RFT application method:

In this case, the reward function can be evaluated as:

  • Is the final answer correct? (200 yuan)
  • Is the derivation of the steps reasonable (setting variables, understanding discounts, and correctly establishing equations)?
  • Is the calculation correct (150 ÷ ​​0.75 = 200)
  • Is the explanation clear and complete?

Even if the model's final answer is wrong, as long as the reasoning process is reasonable, it can still get some rewards, which encourages the model to develop structured problem-solving capabilities.

Example 3: Structured Information Extraction

    

Task: Extract company information from unstructured text

Input text:

Future Technology Co., Ltd. was founded in 2018 and is headquartered at No. 12, Science Park, Haidian District, Beijing. The company is mainly engaged in the research and development of artificial intelligence and cloud computing technologies, with annual revenue of approximately RMB 250 million. CEO Li Ming can be contacted by phone at 010-88889999 or email at contact@future-tech.example.com.

Expected output format:

{"Company Name": "Future Technology Co., Ltd.", "Year of Establishment": 2018, "Headquarters Address": "No. 12, Science and Technology Park, Haidian District, Beijing", "Business Area": ​​["Artificial Intelligence", "Cloud Computing"], "Annual Revenue": "250 million yuan", "CEO": "Li Ming", "Contact Information": {"Phone":"010-88889999","Email": "contact@future-tech.example.com"}}
RFT application method:

The reward function can be evaluated independently for each extracted field:

  • The extraction accuracy of each field such as company name, establishment year, address, etc.
  • Whether the format meets the requirements (such as whether the JSON format is correct)
  • Whether all available information has been extracted (completeness)

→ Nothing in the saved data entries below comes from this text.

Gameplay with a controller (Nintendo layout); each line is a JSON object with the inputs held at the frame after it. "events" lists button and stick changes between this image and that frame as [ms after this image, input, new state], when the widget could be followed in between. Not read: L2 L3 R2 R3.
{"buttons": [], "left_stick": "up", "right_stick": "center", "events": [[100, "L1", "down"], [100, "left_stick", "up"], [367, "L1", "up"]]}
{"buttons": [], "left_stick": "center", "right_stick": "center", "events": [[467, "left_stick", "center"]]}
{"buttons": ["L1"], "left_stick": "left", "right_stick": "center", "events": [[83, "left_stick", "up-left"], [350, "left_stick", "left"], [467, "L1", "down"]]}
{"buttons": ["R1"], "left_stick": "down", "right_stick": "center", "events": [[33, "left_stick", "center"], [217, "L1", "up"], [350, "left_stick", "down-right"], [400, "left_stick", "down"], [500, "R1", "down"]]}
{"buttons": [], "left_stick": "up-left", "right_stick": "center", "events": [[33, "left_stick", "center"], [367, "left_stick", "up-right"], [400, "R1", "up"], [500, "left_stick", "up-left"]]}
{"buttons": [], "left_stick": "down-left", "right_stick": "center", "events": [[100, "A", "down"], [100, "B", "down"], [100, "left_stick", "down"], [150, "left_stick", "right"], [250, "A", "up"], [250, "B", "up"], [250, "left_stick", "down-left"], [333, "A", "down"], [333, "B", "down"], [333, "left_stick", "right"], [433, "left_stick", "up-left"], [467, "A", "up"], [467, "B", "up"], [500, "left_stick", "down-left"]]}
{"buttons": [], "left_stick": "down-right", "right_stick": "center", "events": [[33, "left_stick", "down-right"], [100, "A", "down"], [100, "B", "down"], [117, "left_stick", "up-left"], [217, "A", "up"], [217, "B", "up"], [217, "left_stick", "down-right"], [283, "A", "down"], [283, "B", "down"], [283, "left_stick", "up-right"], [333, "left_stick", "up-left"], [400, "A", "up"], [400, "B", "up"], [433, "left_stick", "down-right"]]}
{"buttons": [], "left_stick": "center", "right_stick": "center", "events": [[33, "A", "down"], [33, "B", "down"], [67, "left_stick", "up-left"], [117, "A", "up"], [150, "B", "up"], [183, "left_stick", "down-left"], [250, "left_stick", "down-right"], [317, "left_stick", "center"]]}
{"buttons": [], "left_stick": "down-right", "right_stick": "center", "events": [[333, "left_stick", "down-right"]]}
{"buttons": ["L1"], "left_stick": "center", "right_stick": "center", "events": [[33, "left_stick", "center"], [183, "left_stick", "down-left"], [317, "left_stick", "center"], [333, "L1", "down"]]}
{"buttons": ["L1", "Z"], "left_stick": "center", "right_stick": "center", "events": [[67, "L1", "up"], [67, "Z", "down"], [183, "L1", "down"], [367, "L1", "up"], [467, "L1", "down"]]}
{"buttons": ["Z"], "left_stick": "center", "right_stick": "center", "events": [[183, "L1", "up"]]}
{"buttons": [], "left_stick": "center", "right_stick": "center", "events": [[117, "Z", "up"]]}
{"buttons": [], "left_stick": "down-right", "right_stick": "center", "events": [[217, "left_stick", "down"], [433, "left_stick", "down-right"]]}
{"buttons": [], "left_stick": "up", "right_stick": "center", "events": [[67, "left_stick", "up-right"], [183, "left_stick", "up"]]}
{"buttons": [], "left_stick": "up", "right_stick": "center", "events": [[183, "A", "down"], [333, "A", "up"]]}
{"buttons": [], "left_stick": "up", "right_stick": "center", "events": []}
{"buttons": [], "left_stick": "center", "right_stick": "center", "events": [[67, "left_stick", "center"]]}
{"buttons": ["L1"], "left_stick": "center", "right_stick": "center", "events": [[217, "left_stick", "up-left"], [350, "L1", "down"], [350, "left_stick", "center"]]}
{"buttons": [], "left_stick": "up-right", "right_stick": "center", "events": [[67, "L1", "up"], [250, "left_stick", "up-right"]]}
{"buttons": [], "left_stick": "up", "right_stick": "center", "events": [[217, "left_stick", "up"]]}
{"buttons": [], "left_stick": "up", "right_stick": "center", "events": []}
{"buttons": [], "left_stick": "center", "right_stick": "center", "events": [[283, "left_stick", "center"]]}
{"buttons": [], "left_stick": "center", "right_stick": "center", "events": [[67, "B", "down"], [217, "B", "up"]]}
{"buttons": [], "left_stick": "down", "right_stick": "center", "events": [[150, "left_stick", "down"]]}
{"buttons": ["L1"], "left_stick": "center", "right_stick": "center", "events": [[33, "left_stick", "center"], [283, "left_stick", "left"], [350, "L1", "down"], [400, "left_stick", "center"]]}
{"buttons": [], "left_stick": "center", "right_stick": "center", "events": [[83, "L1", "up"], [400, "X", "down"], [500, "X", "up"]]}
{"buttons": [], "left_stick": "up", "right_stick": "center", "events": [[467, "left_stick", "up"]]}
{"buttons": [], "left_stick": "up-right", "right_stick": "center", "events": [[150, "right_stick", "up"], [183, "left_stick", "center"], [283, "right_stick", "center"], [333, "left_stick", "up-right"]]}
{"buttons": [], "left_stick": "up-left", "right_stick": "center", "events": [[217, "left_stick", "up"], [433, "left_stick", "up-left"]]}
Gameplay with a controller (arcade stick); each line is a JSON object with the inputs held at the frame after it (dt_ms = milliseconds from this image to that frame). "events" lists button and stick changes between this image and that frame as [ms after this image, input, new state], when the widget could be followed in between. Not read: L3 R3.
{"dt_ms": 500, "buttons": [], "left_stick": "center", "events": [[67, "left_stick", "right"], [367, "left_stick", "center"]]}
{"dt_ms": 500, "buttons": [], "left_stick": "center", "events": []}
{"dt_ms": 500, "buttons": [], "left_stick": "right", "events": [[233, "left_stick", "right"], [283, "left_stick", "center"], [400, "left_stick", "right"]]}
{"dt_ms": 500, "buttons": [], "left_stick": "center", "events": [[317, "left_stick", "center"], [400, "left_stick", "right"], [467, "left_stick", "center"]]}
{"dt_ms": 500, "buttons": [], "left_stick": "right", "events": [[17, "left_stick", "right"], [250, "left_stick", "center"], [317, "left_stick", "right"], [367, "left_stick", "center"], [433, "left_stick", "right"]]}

Even if the model only extracts part of the information correctly (for example, it extracts the company name and address correctly but misses the revenue data), it can still receive a corresponding part of the reward. This fine-grained feedback helps the model improve its specific information extraction ability.

Synergy between RFT and SFT

RFT and SFT are not mutually exclusive, but complementary methods. In practical applications, the common workflow is:

Phase 1: SFT uses supervised fine-tuning (SFT) and a large amount of labeled data to provide the model with basic knowledge and capabilities of the domain.

Phase 2: RFT uses reinforced fine-tuning (RFT) to further optimize the model to have more advanced capabilities or adapt it to specific performance indicators.

Actual case: Medical diagnostic assistant

First, use SFT to let the model learn basic medical knowledge and diagnostic processes (based on medical case data sets)

Then use RFT optimization to evaluate whether the model:

  • Ask relevant follow-up questions
  • Consider multiple possible diagnoses
  • Clearly explain the reasoning process
  • Recommend appropriate next steps

Summarize

The reinforcement fine-tuning (RFT) paradigm provides an effective way to optimize the performance of AI models by applying the idea of ​​reinforcement learning to the model fine-tuning process:

  • Achieve better results with less data
  • Allow partial rewards to promote gradual learning
  • Encourage the discovery of innovative solutions
  • Enhance the model’s reasoning capabilities
  • Complementary to traditional supervised fine-tuning

As technology develops, RFT is becoming more accessible, making it easier for domain experts to leverage this powerful tool to optimize model performance without deep technical knowledge.